Ca y’est, il est temps de passer aux histoires qui font rire et à celles qui font peur. La 1ère : alors que nous venions de monter la tente dans son intégralité, nous nous sommes rendu compte qu’il y avait une belle crotte de chien bien moulée et bien odorante située pile poil sous le matelas d’Aurélie. On vous laisse imaginer quand il a fallu démonter et nettoyer la tente au petit matin.
La 2nde : alors que nous sortions de Riga à l’heure de pointe pour nous rendre vers le sud et que nous pédalions sur un des ponts qui enjambe la Daugava, un automobiliste agacé par le fait que ma super canne à pêche dernier cri venait d’effleurer son rétroviseur passager, me klaxonna…. Le temps de me retourner furtivement et me voici à plat ventre sur la chaussée, la tête à quelques centimètre de la roue arrière d’une voiture. Plus de peur que de mal, mais peur quand même !
Et si on vous présentait nos rencontres en tous genres :
-Salut à toi le douanier qui nous a appris les rudiments de la langue même si tu étais relativement sévère vis-à-vis de notre prononciation imparfaite.
-Encore merci babouchka (vieille dame en russe) pour ton entrain et ta bonne humeur. En effet, alors que nous étions en train de nettoyer la crotte de chien tu es revenu nous apporter gracieusement 2k kilos de pommes et un de raisins de ton jardin. De plus, Aurélie était ravie de pouvoir échanger quelques mots en russe avec toi, véritable petit soleil.
-Il est temps de décerner la palme d’or lettonne de l’accueil à Chris, Inga et Helena de Riga. Nous avons été accueillis chez eux comme de vieux amis de longue date. Nous nous sommes sentis à notre aise dès les 1ers instants et très vite, nous nous sommes sentis très proche d’eux. Nous espérons qu’un jour nous serons amenés à nous revoir.
-Salut Nico, le baroudeur made in Alsace ami de Chris pour ces moments passés en ta compagnie aux concert des Tumors et dans le centre ville de Riga.

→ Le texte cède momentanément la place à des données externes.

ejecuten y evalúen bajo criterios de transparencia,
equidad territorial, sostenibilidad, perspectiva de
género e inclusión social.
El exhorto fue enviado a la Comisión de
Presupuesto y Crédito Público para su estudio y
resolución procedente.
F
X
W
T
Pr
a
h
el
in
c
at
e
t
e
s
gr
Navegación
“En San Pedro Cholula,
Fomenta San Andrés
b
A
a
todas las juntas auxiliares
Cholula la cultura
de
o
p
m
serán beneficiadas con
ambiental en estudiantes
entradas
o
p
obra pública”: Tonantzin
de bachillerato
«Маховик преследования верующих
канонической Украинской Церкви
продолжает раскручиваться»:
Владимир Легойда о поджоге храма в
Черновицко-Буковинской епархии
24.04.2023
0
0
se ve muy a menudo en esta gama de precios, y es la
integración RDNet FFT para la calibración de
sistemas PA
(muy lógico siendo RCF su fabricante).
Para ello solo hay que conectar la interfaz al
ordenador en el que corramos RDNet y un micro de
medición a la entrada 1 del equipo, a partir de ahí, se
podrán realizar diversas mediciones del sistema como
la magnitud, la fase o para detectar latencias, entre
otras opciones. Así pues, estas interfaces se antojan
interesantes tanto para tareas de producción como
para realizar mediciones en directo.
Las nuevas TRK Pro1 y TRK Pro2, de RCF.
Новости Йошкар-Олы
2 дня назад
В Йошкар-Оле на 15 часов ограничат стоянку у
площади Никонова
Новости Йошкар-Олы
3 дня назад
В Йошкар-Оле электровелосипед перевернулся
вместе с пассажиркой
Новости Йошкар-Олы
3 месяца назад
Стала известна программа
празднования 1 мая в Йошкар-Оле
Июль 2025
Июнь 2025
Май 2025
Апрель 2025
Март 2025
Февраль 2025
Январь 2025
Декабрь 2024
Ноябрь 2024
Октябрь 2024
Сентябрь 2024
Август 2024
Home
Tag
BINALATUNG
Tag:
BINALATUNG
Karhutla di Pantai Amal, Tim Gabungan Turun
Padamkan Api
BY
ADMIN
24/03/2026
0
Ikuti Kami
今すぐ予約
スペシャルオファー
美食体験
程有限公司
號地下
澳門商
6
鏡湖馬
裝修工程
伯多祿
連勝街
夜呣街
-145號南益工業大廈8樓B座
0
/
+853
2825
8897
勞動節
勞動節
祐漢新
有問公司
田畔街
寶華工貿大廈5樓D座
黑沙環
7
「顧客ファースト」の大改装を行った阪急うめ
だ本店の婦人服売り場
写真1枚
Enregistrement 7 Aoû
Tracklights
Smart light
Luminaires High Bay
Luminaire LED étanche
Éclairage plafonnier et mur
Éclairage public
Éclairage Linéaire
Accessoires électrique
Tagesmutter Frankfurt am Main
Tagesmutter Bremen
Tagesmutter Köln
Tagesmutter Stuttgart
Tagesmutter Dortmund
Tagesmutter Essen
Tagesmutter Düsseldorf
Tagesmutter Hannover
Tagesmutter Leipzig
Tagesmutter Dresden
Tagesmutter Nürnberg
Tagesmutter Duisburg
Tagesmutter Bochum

Nous avons eu un réel feeling avec toi. Nous te souhaitons plein de bonheur.
-Merci aux membres du groupe Tumors pour leur énergie et leur créativité. Nous avons passé un moment inoubliable à Baldone. Que votre succès soit le plus long possible !
-Bonjour à ce vieil homme de Vecumnienki qui nous parlait en letton, allemand et russe. A vrai dire il parlait énormément de choses profondes sur sa vie et son pays. Malheureusement, nous avons compris à peine ¼ de son récit…. Quel dommage ! Mais, il émanait de sa personne une gentillesse telle que l’on aurait pût l’écouter des heures durant.